Navy fires skipper of Hawaii-based destroyer USS Hopper over morale problems
FORT SHAFTER, Hawaii — The Navy relieved the first woman to command the guided-missile destroyer USS Hopper on Tuesday “due to a loss of confidence in her leadership,” the service said Wednesday.
Cmdr. Kathryn Dawley had commanded the Pearl Harbor-based ship since April 2020.
The deputy commander of Destroyer Squadron 31, Capt. Don Rauch, has been placed in temporary command of the Hopper until a permanent leader is chosen, the Navy said.
Dawley’s removal stemmed from morale problems among the crew, not from any issues of misconduct, a Navy spokesperson, who did not wish to be identified, told Stars and Stripes by telephone on Wednesday.
The Hopper is named after Rear Adm. Grace Hopper, who enlisted in the Navy Reserves during World War II and had a long, notable career as a computer scientist.
Dawley was the first woman to command the Hopper, which was commissioned in 1997.
During the ceremony in which she took command in April 2020, Dawley said she regarded Grace Hopper as a role model who “embodied the qualities of a naval officer that I strive to be,” according to Navy news release at that time.
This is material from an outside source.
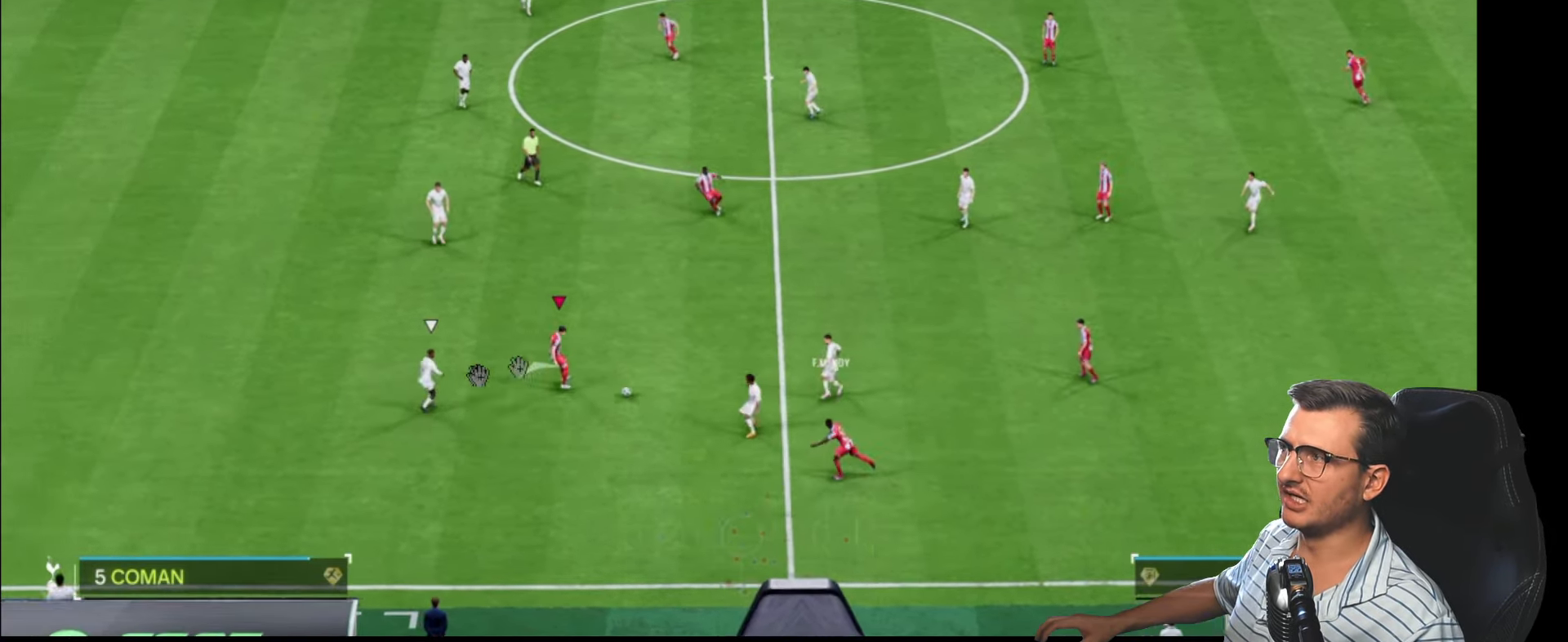
{"buttons": ["L1", "R2"], "left_stick": "up", "right_stick": "center", "events": [[83, "R2", "down"], [400, "L1", "down"]]}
“Hopper has been my dream since I commissioned,” Dawley said of commanding the ship.
The ship is nearing completion of a three-year modernization at Pearl Harbor and is now preparing for sea trials.
This is the second time in three years that a Hopper skipper has been removed from command. Cmdr. Jeffrey Tamulevich was fired in May 2018 following allegations that he fraternized with a junior sailor.